L’impression d’une dissonance cognitive peut être considérée comme une espèce de
sentiment existentiel négatif. Si le sujet a une telle impression, son sens de la réalité ou d’être
au monde sera modifié, au point de produire, dans les cas extrêmes, des croyances délirantes.

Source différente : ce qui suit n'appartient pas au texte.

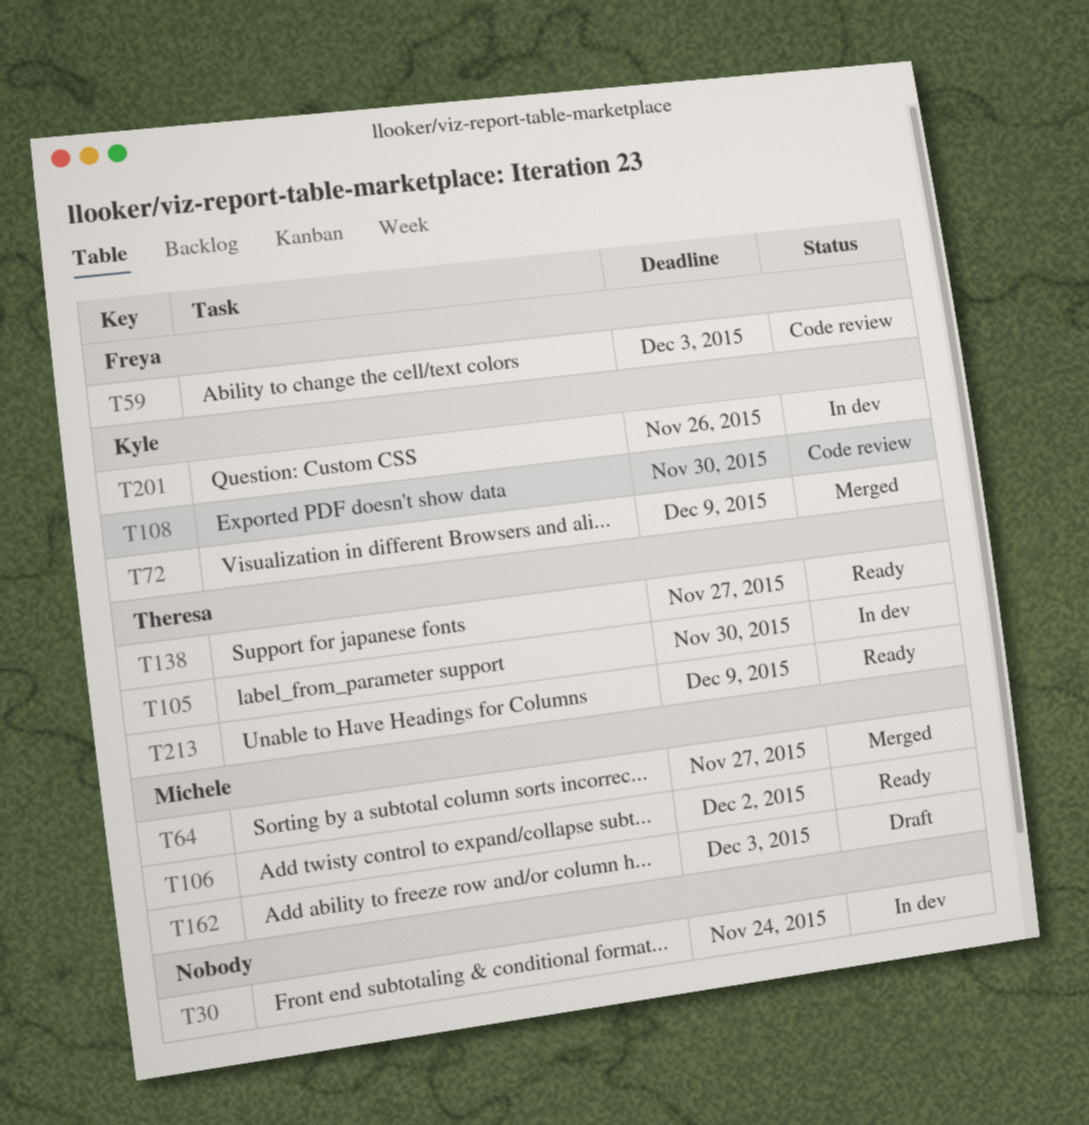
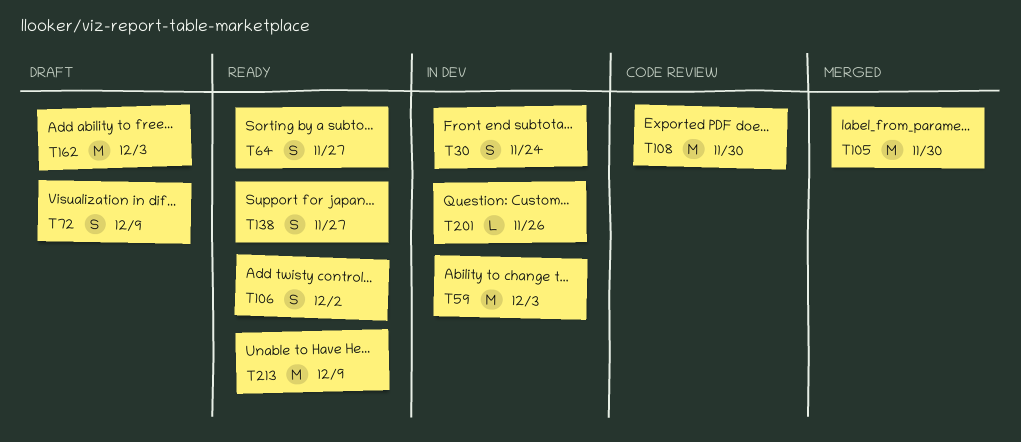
T59, status: Code review -> In dev
T64, status: Merged -> Ready
T72, status: Merged -> Draft
T105, status: In dev -> Merged

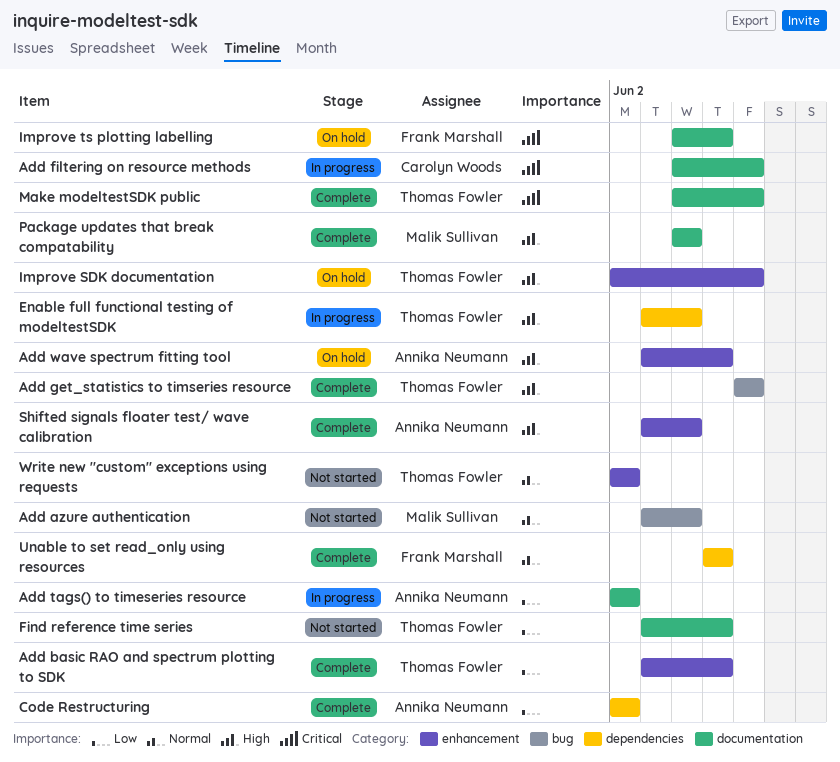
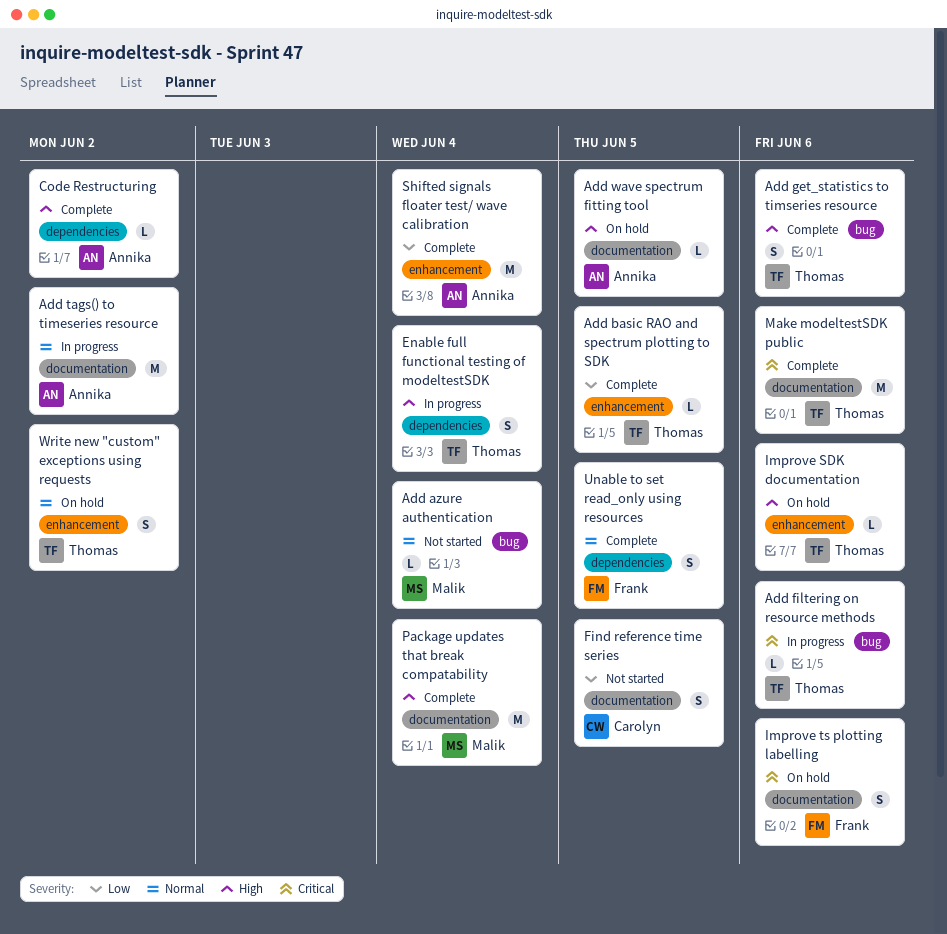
Add filtering on resource methods, owner: Carolyn Woods -> Thomas Fowler
Add filtering on resource methods, label: documentation -> bug
Add tags() to timeseries resource, priority: Low -> Normal
Add wave spectrum fitting tool, label: enhancement -> documentation
Code Restructuring, priority: Low -> High
Find reference time series, owner: Thomas Fowler -> Carolyn Woods
Improve ts plotting labelling, due: Jun 5 -> Jun 6
Shifted signals floater test/ wave calibration, priority: High -> Low
Write new "custom" exceptions using requests, status: Not started -> On hold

Toutefois, des croyances délirantes peuvent également résulter de sentiments existentiels
négatifs, tels que l’étrangeté, en l’absence de dissonances cognitives, comme je viens de le
suggérer à propos de Capgras.
10
Par ailleurs, une impression de dissonance cognitive peut également résulter d’un
sentiment existentiel positif. Les patients victimes du syndrome de Fregoli déclarent
rencontrer régulièrement au hasard de leur route, par exemple dans le métro, des proches (leur
épouse, leur père) habilement déguisés. Comme dans le cas du syndrome de Capgras, il est
probable que l’une des composantes du syndrome de Fregoli soit un trouble de la
reconnaissance perceptive. Les personnes concernées ont une réponse affective exagérée
devant des visages inconnus. En elle-même, cette réponse doit sans doute être considérée
comme un sentiment existentiel positif. L’élément affectif éventuellement négatif ne peut
venir, dans ce cas, que d’une impression d’ordre supérieur, à savoir celle d’une dissonance
entre le sentiment d’hyper-familiarité du sujet, son expérience visuelle et ses croyances ou
connaissances d’arrière-plan.
L’inquiétante étrangeté de Freud est bien le résultat d’une dissonance cognitive et, à ce
titre, elle bouleverse effectivement notre sens de la réalité. Dans l’étrangeté plus ou moins
anxiogène que nous pouvons ressentir devant un automate ou un mannequin de cire, le sens
de la réalité se fissure un instant, sans aller toutefois jusqu’à se fragmenter. En tant que liée à
une dissonance cognitive impliquant la familiarité, l’inquiétante étrangeté est en quelque sorte
un méta-sentiment existentiel : elle résulte de l’impression d’une dissonance entre un
sentiment d’étrangeté et des attentes implicites relatives à la présence d’une chose ou d’une
situation familière.
6. Notre discussion a porté sur un sentiment existentiel négatif lié à un défaut de familiarité, à
savoir le sentiment d’inquiétante étrangeté relevé par Freud. J’ai analysé une composante
centrale de ce sentiment, à savoir l’étrangeté, en montrant que celle-ci est un sentiment
phénoménologiquement distinctif, qui ne se réduit pas à une absence de familiarité (même
11
ressentie comme telle). J’ai mis en évidence le rôle constitutif des sentiments en général, et
des sentiments existentiels en particulier, sur la formation de nos croyances et la conduite de
nos raisonnements. Enfin, j’ai argué que le sentiment d’inquiétante étrangeté est mieux conçu
comme un méta-sentiment existentiel, qui résulte d’une dissonance cognitive entre la
familiarité attendue et l’étrangeté constatée de la situation perçue 19.
19
Je tiens à remercier les Éditeurs pour leurs commentaires éclairants à propos d’une version préliminaire de cet
essai. J’ai essayé ici d’en tenir compte dans la mesure du possible.